BANJARMASIN (Arrahmah.com) – Konferensi Internasional Kajian Islam atau Annual Conference on Islamic Studies (ACIS) ke-10 yang berlangsung di Banjarmasin, 1-4 November 2010 akan mencatatkan rekor Museum Rekor-Dunia Indonesia (MURI) sebagai suatu acara yang dihadiri profesor terbanyak.
“Konferensi ini dihadiri sedikitnya 102 profesor atau guru besar dari seluruh Perguruan Tinggi Agama Islam di Indonesia,” kata Kepala Subdit Akademik dan Kemahasiswaan Pendidikan Tinggi Islam Kementerian Agama, Mastuki di Banjarmasin, Selasa malam (2/11/2010).
Selain itu ACIS ke-10 juga mencatatkan rekor MURI untuk kategori pemakalah dalam bidang kajian Islam terbanyak dalam satu acara, yakni 100 pemakalah.
Pada acara tersebut, ujar dia, selain dipresentasikan makalah dari para pakar dalam negeri dan luar negeri juga dipresentasikan 50 makalah terbaik plus 30 makalah terbaik kajian Islam Nusantara yang diedarkan dan merupakan hasil seleksi dari 357 makalah yang diajukan para akademisi kajian Islam.
Ia juga mengatakan, ACIS ke-10 ini merupakan ACIS terakhir karena ke depan ACIS akan diganti menjadi Asosiasi Pengkaji Ilmu-ilmu Keislaman yang bukan saja merupakan pertemuan pengkaji islam di Indonesia tapi juga dari negara-negara Asia Tenggara lainnya (Malaysia, Brunei dan Singapura).
“Bentuknya seperti konsorsium, misalnya kajian ilmu bahasa Arab Melayu, kajian sejarah, ilmu tafsir atau ilmu hadist yang bernuansa mempererat antarbangsa di kawasan nusantara seperti persemakmuran,” kata Mastuki.
====
• Tugas Anda: Kutip tanpa perubahan bagian berita tentang konferensi ACIS ke-10 di atas, di antara "Pada acara tersebut, ujar" dan "akademisi kajian Islam.", termasuk keduanya.

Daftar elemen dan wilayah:
====
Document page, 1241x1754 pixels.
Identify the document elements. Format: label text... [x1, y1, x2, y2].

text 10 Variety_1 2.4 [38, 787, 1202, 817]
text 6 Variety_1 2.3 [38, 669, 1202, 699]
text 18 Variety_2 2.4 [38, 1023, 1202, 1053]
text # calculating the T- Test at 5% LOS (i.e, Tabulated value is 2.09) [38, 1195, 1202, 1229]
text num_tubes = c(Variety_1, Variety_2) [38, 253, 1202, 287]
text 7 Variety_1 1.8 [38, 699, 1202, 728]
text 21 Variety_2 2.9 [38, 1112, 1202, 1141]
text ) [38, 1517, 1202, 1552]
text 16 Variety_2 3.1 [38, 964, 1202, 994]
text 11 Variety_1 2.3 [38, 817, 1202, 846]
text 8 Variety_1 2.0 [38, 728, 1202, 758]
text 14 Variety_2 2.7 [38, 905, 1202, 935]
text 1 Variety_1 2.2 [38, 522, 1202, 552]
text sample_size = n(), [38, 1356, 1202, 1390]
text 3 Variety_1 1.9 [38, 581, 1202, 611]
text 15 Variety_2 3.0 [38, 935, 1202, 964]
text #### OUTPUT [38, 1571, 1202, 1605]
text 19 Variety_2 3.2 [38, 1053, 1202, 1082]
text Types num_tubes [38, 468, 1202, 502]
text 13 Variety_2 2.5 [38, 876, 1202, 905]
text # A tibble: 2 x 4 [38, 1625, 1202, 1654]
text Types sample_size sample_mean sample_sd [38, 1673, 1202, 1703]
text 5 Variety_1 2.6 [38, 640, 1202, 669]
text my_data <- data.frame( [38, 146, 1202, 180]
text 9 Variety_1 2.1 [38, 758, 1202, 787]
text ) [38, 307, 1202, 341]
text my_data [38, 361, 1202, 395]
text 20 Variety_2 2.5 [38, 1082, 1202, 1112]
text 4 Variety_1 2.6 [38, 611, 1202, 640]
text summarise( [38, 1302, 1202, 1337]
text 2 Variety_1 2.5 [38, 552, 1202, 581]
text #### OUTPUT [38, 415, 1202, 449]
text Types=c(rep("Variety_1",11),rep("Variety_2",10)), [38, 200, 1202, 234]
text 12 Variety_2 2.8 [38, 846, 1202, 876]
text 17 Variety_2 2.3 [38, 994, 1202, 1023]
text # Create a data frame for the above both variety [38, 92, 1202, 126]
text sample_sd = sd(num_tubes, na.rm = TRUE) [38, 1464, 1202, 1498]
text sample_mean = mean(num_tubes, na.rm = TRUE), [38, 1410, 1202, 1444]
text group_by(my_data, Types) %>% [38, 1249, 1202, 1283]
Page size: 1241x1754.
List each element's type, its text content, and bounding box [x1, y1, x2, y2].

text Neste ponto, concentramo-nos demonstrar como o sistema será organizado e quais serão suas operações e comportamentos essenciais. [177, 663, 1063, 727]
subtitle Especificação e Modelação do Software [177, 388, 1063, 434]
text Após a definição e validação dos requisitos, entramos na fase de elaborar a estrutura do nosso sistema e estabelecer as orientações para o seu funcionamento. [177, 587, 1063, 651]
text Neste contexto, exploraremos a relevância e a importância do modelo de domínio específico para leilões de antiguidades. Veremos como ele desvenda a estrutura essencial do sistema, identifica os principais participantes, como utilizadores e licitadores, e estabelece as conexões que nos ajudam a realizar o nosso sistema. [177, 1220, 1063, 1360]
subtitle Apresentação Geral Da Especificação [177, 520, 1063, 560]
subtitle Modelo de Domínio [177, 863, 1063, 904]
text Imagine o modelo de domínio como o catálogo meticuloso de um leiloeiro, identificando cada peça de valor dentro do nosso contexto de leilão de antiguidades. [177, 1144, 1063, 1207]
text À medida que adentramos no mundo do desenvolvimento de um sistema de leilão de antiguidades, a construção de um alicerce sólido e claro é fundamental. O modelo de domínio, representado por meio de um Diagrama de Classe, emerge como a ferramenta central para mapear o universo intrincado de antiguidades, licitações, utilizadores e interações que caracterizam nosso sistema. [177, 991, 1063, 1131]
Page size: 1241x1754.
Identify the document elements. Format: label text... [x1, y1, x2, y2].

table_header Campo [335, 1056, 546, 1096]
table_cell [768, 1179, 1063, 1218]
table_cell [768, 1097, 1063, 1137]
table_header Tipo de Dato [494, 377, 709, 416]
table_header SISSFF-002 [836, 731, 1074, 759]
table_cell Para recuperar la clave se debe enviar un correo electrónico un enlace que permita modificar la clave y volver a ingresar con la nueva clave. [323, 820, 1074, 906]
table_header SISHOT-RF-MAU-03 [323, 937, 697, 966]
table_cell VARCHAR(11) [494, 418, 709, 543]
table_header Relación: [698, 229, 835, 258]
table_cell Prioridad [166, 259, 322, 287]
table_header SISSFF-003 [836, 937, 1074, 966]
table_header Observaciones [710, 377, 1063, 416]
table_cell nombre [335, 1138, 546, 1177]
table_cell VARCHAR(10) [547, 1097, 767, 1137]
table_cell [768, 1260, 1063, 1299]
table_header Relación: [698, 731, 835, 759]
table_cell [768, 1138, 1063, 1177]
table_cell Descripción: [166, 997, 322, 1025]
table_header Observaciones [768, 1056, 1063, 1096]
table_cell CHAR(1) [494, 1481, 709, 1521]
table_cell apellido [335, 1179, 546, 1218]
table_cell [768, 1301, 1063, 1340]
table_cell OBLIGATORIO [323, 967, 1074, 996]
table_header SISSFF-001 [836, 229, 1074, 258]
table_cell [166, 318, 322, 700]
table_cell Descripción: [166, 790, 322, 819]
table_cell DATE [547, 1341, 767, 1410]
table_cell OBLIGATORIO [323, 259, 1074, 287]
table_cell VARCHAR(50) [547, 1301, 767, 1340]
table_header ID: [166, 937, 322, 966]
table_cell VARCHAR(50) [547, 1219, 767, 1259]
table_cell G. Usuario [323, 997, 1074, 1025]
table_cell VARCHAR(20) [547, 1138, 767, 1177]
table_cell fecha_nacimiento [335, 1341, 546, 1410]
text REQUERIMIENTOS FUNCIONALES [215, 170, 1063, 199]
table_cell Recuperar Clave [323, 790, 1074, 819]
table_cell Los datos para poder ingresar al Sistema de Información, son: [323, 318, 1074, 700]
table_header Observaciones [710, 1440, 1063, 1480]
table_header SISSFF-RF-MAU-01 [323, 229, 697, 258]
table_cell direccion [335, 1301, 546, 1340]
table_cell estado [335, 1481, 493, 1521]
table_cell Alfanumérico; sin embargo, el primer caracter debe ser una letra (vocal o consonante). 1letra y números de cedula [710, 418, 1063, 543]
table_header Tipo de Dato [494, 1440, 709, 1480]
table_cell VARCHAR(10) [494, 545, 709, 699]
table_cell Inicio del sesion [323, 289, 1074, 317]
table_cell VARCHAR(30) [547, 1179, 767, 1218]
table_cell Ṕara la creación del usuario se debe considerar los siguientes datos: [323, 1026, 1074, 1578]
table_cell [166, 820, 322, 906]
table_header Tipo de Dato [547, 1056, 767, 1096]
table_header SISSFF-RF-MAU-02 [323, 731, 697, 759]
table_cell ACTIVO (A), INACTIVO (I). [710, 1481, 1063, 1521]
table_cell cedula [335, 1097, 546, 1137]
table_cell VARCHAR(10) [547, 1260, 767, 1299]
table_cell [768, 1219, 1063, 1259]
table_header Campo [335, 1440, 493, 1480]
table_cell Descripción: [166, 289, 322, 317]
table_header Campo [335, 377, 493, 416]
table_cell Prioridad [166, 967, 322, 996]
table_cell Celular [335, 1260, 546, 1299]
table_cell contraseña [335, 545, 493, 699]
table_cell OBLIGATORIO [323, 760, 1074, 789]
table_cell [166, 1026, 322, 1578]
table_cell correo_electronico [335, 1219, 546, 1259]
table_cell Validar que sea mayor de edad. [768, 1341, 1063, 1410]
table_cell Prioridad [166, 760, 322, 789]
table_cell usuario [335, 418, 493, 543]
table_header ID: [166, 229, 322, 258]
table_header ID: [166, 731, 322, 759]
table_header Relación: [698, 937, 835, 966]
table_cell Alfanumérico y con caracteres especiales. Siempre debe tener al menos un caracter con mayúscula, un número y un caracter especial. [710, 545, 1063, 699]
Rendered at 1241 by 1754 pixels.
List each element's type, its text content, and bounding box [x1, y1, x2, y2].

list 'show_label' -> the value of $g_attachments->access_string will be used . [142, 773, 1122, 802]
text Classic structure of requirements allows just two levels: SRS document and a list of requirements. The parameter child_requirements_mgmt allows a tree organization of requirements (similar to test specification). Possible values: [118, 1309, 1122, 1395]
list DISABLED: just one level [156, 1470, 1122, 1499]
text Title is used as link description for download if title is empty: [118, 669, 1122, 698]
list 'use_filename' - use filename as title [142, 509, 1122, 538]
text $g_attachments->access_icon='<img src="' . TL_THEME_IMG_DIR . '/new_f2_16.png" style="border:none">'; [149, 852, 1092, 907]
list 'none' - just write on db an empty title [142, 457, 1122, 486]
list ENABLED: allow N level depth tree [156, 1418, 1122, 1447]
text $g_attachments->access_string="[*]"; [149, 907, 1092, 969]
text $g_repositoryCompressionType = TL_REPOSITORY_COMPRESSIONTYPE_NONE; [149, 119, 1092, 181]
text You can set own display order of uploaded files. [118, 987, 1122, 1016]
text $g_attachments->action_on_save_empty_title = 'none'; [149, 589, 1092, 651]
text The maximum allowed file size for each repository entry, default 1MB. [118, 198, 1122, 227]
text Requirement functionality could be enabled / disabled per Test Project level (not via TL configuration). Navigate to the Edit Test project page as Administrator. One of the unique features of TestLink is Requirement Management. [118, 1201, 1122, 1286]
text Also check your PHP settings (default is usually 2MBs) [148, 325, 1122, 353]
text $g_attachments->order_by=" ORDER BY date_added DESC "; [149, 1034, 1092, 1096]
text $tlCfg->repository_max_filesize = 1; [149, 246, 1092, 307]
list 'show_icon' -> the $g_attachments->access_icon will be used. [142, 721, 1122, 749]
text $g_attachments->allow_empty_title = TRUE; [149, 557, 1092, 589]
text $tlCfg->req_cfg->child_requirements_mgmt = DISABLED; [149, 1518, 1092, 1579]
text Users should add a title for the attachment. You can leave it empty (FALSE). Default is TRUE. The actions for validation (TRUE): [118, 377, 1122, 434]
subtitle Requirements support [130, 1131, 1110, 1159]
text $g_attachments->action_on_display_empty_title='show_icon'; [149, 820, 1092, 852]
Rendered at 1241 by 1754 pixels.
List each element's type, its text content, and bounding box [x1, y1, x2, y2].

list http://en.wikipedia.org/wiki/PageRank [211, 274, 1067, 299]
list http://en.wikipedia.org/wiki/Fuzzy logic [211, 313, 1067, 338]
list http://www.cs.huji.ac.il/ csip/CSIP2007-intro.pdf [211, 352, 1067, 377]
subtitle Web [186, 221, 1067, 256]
====
• Hasil Latihan:
Pada acara tersebut, ujar dia, selain dipresentasikan makalah dari para pakar dalam negeri dan luar negeri juga dipresentasikan 50 makalah terbaik plus 30 makalah terbaik kajian Islam Nusantara yang diedarkan dan merupakan hasil seleksi dari 357 makalah yang diajukan para akademisi kajian Islam.